Looking for Independence? LPNs and RNs in Home Health Field Excel at Self-Management
Palliative Care in Patient Homes Can Prove Rewarding and Challenging
Home health nurses, or those that make house-calls to outpatients in their homes, may find their work at times rewarding and at others, downright frustrating. In-home patient care has been an integral part of healthcare for centuries. Today, most patients that are living with disease, physical and mental challenges, and the elderly, primarily receive their healthcare at home. Home health nurses, sometimes called visiting nurses, plan a systematic and regularly scheduled patient care plan. In many cases nurses’ goals focus on palliative care—patient comfort—versus treatment.
Work Environment and Demands
There are advantages to visiting a patient in their home: lifestyle and living conditions may be fully assessed and modifications/recommendations made, nurses may help patients adjust to home life, and patients may be more at ease in their own surroundings. Nurses face challenges such as: patient’s economic and social situations, lack of compliance with lifestyle and medications, and medically responsible family members that ultimately fail to provide adequate care or supervision to an ailing patient.

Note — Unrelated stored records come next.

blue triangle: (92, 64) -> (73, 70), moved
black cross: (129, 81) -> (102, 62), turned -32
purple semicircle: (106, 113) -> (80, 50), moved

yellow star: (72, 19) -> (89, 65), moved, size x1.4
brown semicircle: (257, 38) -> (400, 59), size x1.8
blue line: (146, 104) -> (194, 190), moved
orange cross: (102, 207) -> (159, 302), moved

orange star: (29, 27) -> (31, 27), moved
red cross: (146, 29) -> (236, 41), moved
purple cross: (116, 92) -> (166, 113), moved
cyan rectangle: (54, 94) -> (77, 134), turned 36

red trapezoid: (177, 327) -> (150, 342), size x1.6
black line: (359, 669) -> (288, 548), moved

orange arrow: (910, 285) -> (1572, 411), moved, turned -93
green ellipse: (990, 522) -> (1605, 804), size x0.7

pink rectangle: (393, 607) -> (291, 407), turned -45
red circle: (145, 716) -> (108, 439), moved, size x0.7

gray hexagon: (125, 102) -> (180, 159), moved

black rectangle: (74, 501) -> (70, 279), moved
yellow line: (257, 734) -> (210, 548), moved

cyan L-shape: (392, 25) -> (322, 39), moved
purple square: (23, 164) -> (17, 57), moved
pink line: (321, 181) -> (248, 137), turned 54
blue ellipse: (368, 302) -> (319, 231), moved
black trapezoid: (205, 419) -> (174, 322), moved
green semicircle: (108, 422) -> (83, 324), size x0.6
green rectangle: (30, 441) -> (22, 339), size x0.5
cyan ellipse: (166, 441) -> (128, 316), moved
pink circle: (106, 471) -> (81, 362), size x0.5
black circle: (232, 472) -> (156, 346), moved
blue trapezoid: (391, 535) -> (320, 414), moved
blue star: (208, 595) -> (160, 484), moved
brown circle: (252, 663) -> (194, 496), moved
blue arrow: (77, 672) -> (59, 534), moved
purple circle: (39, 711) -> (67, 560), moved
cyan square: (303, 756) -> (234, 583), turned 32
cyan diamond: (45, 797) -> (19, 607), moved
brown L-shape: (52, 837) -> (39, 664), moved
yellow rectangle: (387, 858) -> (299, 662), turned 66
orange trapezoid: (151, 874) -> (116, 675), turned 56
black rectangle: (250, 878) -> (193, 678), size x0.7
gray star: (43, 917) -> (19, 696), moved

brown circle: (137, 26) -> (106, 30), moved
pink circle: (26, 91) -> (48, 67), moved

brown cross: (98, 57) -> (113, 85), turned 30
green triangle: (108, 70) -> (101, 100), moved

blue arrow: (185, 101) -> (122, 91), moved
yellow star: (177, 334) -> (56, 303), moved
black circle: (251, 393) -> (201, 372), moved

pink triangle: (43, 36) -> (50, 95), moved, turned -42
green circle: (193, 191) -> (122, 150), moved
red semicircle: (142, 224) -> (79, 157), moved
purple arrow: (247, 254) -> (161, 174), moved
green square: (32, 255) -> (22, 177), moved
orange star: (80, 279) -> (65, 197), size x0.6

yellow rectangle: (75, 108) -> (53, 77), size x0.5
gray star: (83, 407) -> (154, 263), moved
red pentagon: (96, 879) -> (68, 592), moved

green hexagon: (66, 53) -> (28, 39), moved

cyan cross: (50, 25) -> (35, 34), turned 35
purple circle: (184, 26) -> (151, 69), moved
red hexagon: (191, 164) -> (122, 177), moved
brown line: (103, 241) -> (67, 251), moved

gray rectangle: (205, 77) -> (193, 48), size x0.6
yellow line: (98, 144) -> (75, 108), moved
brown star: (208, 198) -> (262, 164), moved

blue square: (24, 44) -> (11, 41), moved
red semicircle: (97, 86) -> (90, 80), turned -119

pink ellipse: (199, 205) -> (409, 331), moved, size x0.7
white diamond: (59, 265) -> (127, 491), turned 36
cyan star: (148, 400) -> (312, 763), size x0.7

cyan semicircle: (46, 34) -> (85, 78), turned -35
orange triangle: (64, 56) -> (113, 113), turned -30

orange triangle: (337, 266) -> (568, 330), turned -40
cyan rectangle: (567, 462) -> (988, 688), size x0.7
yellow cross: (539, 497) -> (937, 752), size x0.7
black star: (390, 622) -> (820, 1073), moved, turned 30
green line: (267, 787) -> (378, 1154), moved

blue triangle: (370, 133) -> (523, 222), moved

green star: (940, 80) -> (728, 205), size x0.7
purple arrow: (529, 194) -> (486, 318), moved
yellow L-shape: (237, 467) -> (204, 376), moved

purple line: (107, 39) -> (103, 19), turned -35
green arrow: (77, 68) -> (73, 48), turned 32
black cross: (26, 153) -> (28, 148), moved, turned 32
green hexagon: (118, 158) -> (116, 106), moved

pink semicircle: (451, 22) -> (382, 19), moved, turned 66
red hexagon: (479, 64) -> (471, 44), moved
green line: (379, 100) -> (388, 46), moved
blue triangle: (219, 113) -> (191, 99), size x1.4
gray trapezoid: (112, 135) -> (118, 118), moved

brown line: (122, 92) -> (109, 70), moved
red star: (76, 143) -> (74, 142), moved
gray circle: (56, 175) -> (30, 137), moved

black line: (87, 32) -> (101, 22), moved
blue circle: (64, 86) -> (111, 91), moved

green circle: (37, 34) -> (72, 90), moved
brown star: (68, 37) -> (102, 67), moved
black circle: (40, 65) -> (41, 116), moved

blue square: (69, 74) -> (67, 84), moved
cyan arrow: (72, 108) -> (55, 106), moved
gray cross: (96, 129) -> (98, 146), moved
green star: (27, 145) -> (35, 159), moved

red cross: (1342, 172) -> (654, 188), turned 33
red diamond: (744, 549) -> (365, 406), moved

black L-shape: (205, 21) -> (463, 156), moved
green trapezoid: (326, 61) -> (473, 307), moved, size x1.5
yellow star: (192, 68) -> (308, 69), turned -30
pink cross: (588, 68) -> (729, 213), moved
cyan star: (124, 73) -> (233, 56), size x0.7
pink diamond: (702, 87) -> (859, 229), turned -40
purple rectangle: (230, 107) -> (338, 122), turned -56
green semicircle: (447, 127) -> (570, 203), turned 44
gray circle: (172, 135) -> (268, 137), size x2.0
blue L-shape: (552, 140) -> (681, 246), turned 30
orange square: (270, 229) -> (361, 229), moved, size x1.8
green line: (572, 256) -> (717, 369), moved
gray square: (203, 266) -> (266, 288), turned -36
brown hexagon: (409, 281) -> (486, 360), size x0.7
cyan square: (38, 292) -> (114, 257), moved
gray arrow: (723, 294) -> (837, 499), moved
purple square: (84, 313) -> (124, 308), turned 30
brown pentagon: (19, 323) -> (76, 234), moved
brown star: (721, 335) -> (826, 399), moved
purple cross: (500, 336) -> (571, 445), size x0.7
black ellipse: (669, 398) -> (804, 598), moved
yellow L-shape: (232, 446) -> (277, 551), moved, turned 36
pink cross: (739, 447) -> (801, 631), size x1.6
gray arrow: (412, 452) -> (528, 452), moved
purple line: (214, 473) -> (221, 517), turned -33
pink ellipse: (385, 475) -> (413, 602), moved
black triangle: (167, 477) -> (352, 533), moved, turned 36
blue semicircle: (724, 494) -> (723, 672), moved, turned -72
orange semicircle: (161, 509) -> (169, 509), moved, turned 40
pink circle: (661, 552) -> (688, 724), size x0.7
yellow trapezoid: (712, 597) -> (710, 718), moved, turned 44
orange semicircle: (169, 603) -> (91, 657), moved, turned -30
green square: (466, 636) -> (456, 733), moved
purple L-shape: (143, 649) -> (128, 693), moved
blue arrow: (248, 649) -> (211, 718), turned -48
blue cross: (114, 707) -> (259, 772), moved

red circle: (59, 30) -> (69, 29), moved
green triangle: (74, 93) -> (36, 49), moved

When a HH nurse hits the road on his or her visitation route in the morning, each patient may present a whole set of professional challenges: elderly may not be able to optimally care for themselves, mental health patients may face similar issues, and patients’ conditions may require more acute attention. Family relationships may also play a role and nurses must be capable of creating close alliances with family.
HH nurses that work for an agency are responsible for self-directing their time and planning their day. Nurses are on the road for a good part of their week, and they may have to make numerous stops to deliver patient specimens and diagnostic tests, pick up medication, and map a timely and effective route. These are skills beyond the scope of most clinical nurses, whose days are planned and scheduled and whose professional responsibilities rarely extend outside the walls of their particular unit of care.
Home Health Degrees
Depending on location, nurse candidates for HH jobs may have any kind of nursing degree: Associates, Bachelors, or Masters. The kind of work involved demands a wide range of skills and BSNs are most well suited to the jobs. All HH nurses are required to have a valid RN license to practice and some type of clinical nursing experience.
Field credentials are sketchy at best. Home health nurses should contact their state board of nursing to request appropriate credentialing information. Employers may also require a proprietary certification and a certain number of continuing education units each year.
The population of seniors is growing more quickly than any other. This will incrementally drive the need for skilled and compassionate home health nurses.